I get the following output message:

./mili.sh: command substitution: line 15: syntax error near unexpected token 
`\*'
./mili.sh: command substitution: line 15: `($hr \* 3600 + $min \* 60 + $sec) 
\* 1000 + $ms'
./mili.sh: line 17: return: : numeric argument required

I've tried variations of expr with and without single quotes, double quotes, and backticks but can never seem to get it to compute the arithmetic. I can confirm a simple command like this works: expr 2 * 3 but when I try to use something similar in my script it fails.

How can I get it to simply compute my expression?

Answer 1

Another couple of points:

1. don't return "$total": a return value is an int between 0 and 255. You need to echo "$total"
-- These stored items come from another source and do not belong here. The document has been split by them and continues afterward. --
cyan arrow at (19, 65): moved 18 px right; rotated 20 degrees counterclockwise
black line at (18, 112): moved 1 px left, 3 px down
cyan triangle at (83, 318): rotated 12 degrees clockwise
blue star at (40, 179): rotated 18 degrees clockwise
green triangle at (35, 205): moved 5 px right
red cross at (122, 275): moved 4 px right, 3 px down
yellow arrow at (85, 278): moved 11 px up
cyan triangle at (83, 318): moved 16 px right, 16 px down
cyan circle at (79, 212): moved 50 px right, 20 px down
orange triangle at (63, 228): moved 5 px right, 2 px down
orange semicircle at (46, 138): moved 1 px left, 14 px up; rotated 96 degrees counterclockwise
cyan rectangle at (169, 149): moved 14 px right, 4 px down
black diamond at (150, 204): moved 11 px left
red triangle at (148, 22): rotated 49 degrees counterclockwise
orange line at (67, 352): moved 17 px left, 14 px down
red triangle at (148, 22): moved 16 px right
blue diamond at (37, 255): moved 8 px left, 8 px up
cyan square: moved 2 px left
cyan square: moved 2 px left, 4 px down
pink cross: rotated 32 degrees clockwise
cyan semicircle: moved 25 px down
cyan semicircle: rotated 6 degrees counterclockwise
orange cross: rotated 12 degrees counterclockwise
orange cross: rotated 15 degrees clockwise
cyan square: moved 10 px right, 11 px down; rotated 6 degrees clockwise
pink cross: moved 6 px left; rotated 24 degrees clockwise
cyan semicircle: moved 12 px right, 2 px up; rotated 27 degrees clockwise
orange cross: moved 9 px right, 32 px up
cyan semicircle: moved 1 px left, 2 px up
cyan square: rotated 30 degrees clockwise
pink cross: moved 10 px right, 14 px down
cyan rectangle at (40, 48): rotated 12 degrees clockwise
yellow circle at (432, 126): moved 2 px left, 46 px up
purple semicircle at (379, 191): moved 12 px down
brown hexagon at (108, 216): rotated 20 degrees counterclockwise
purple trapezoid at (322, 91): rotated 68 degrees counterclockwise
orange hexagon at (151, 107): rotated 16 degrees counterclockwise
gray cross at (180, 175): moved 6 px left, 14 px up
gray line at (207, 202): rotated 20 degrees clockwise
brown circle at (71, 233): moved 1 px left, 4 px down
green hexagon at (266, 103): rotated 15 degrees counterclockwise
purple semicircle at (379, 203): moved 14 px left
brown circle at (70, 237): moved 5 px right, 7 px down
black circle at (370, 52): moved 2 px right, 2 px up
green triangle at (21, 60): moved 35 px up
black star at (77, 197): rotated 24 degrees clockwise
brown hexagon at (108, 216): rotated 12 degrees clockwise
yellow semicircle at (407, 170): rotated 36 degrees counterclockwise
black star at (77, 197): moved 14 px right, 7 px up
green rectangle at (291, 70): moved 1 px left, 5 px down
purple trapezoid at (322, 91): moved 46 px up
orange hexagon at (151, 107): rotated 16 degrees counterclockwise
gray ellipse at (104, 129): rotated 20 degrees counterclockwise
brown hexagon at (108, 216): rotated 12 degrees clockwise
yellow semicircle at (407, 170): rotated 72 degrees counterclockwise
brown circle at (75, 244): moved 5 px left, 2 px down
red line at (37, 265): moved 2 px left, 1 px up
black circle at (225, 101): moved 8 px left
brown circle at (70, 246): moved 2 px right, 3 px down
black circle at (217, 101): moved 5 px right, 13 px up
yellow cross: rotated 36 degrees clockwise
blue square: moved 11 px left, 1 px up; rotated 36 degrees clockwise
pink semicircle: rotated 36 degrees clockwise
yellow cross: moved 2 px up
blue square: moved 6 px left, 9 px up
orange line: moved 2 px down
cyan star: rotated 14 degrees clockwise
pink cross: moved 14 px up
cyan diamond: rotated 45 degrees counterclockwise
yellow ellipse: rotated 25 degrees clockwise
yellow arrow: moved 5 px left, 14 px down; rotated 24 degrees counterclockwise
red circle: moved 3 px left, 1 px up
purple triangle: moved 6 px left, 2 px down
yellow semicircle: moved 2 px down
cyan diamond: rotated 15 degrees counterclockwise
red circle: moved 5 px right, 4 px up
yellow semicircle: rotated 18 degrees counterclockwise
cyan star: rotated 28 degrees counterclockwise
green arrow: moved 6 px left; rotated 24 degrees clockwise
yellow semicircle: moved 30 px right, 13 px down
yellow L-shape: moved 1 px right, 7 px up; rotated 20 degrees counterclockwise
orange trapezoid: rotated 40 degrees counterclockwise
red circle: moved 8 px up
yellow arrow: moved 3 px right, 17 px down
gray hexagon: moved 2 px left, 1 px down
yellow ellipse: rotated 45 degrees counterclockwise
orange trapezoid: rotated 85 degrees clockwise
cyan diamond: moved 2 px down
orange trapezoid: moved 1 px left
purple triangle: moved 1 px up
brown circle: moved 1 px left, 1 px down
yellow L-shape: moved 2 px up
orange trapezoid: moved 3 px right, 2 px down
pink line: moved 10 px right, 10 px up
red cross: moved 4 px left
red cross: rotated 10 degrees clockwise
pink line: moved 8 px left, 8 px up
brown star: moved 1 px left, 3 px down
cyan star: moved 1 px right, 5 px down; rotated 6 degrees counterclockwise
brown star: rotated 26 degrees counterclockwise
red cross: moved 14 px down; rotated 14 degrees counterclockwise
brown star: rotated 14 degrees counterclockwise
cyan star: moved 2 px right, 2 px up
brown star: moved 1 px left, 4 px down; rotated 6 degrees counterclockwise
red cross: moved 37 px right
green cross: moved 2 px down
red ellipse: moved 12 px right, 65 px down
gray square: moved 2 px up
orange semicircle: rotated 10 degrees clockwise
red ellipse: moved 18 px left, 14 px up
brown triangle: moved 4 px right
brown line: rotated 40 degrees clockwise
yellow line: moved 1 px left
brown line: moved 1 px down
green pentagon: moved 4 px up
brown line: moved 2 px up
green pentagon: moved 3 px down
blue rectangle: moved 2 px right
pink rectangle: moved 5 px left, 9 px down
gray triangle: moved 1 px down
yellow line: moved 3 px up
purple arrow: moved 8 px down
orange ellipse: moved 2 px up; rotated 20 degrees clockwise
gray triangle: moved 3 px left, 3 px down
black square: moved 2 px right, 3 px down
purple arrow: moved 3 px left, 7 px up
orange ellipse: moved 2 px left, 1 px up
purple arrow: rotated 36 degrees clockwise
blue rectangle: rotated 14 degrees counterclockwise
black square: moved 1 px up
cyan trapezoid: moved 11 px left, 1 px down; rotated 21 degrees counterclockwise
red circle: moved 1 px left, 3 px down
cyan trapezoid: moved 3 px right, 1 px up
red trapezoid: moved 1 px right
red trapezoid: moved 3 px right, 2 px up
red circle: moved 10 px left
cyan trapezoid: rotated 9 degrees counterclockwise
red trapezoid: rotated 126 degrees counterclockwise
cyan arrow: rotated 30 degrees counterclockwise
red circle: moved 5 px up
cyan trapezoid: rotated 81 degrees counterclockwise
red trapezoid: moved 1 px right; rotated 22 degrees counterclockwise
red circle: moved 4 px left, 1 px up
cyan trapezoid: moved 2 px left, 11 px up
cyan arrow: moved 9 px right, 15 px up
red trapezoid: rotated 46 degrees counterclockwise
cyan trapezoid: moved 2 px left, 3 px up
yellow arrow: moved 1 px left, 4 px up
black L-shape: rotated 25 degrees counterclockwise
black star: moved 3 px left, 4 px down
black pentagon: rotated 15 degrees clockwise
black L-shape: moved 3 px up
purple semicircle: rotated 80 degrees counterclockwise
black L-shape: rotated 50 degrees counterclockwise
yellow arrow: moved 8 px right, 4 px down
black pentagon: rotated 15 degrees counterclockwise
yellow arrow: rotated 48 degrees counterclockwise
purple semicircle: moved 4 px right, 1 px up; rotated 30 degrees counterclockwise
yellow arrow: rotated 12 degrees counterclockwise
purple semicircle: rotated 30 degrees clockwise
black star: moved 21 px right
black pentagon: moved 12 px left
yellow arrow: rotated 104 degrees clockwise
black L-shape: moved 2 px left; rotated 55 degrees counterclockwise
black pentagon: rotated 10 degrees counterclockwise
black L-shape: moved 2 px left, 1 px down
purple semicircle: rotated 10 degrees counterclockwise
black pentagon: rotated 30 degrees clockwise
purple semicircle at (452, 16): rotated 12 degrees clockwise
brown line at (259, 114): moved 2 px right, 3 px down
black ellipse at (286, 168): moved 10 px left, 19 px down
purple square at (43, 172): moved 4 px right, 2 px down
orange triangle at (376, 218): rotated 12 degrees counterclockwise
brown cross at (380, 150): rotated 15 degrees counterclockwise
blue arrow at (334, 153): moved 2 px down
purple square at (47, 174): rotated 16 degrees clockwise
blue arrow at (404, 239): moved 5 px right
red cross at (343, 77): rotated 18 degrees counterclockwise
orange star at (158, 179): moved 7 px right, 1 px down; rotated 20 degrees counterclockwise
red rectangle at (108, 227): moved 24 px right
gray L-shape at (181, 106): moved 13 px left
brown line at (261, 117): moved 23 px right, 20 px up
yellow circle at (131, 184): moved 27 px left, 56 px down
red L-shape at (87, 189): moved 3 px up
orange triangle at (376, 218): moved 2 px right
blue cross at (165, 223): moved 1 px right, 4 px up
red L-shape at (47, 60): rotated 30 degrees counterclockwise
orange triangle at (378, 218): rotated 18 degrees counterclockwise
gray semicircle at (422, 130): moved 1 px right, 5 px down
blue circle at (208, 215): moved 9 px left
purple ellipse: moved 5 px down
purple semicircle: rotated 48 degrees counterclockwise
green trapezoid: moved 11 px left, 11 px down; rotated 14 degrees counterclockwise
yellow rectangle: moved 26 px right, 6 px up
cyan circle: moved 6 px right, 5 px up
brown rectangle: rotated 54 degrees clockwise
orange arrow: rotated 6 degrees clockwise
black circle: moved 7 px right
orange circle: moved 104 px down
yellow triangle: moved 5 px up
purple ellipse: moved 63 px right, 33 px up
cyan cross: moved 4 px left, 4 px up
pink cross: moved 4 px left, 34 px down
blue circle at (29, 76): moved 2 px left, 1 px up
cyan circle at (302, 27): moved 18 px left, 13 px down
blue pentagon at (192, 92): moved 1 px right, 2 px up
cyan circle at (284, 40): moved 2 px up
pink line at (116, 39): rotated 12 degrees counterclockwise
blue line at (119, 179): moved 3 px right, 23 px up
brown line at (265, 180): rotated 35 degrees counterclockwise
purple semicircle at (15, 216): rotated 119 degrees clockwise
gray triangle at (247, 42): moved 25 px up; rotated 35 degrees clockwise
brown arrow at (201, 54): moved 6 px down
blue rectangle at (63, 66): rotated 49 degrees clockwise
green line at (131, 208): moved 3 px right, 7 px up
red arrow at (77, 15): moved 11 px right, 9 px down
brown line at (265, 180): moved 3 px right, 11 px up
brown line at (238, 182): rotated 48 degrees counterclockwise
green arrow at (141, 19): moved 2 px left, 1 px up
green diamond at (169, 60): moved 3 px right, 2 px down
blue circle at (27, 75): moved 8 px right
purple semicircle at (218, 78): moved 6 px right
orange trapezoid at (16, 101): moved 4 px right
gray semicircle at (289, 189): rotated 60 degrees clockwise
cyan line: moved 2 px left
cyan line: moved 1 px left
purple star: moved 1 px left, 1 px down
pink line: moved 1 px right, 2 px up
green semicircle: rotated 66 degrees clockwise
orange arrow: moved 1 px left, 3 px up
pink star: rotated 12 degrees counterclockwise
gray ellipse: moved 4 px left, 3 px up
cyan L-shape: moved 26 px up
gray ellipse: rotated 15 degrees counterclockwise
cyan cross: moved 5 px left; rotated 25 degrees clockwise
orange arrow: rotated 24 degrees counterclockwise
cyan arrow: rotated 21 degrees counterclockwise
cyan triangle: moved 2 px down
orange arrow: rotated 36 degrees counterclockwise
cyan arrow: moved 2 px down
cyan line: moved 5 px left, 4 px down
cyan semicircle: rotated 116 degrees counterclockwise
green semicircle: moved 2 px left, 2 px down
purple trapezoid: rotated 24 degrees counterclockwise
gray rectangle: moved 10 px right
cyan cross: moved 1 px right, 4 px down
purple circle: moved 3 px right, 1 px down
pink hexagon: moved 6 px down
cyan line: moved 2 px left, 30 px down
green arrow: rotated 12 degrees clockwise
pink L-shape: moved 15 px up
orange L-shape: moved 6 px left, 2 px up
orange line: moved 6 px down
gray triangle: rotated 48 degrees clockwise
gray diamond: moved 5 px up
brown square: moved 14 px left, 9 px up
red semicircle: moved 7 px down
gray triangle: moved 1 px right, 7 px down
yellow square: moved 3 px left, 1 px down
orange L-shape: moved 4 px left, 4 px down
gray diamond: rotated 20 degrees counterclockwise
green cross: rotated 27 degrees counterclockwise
2. you're going to have errors when the hour/minute/second is 08 or 09 -- bash treats numbers with leading zero as octal, and 8 and 9 are invalid octal digits.

   $ mili 11:22:09,456
   hr is:  11
   min is:  22
   sec is:  09
   ms is:  456
   bash: (11 * 3600 + 22 * 60 + 09: value too great for base (error token is "09")
   

I'd write:

mili () {     
    IFS=":,." read -r hr min sec ms <<<"$1"
    echo "hr is:   $hr" >&2
    echo "min is:  $min" >&2
    echo "sec is:  $sec" >&2
    echo "ms is:  $ms" >&2
    echo "$(( ((10#$hr * 60 + 10#$min) * 60 + 10#$sec) * 1000 + 10#$ms ))"
}

where the 10# forces base-10 numbers

then

$ ms=$(mili 11:22:09.456)
hr is:   11
min is:  22
sec is:  09
ms is:  456

$ echo $ms
40929456

Answer 2

Inside arithmetic, * does not need to be escaped. Also, some parentheses were missing. Thus, replace:

total=$(($hr \* 3600 + $min \* 60 + $sec) \* 1000 + $ms)

With:

total=$((($hr * 3600 + $min * 60 + $sec) * 1000 + $ms))

Alternative

The code can be simplified avoiding the need for multiple calls to cut:

mili() {
    IFS=':,' read hr min sec ms <<<"$1"
    echo "hr is: " $hr
    echo "min is: " $min
    echo "sec is: " $sec
    echo "ms is: " $ms
    total=$((($hr * 3600 + $min * 60 + $sec) * 1000 + $ms))
    echo "Total=$total"
    return "$total"
}

Aside: Bash arithmetic and dollar signs

In a Bash arithmetic context, the dollar sign before a variable is optional. For example:

$ a=1; echo "$((1 + a)) and $((1+ $a))"
2 and 2

While some style guides recommend omitting $ in an arithmetic context, there is a key difference. As Chepner points out in the comments, the treatment of undefined variables is very different:

$ unset a
$ echo $((1 + $a))
bash: 1 + : syntax error: operand expected (error token is "+ ")
$ echo $((1 + a))
1

In summary:

1. If you want an undefined variable to default to zero, then omit the $.

2. If you want an undefined variable to be replace with nothing, possibly causing an invalid expression, then include the $.

In the shell function mili, an undefined variable hr, min, etc., would indicate a code error and we might want an error message to warn us about it and we would want to include the $. In other circumstances where a default value of zero is reasonable, we would not and omitting the $ would be correct.

Answer 3

Here's a crazy alternative:

$ mili () {
    IFS=., read -r time ms <<<"$1"
    ms3=$(cut -c 1-3 <<<"${ms}000")
    echo "$(date -u -d "1970-01-01 $time" +%s)$ms3"
}

$ mili 15:41:47,757
56507757

$ mili 15:41:47,75
56507750

$ mili 15:41:47
56507000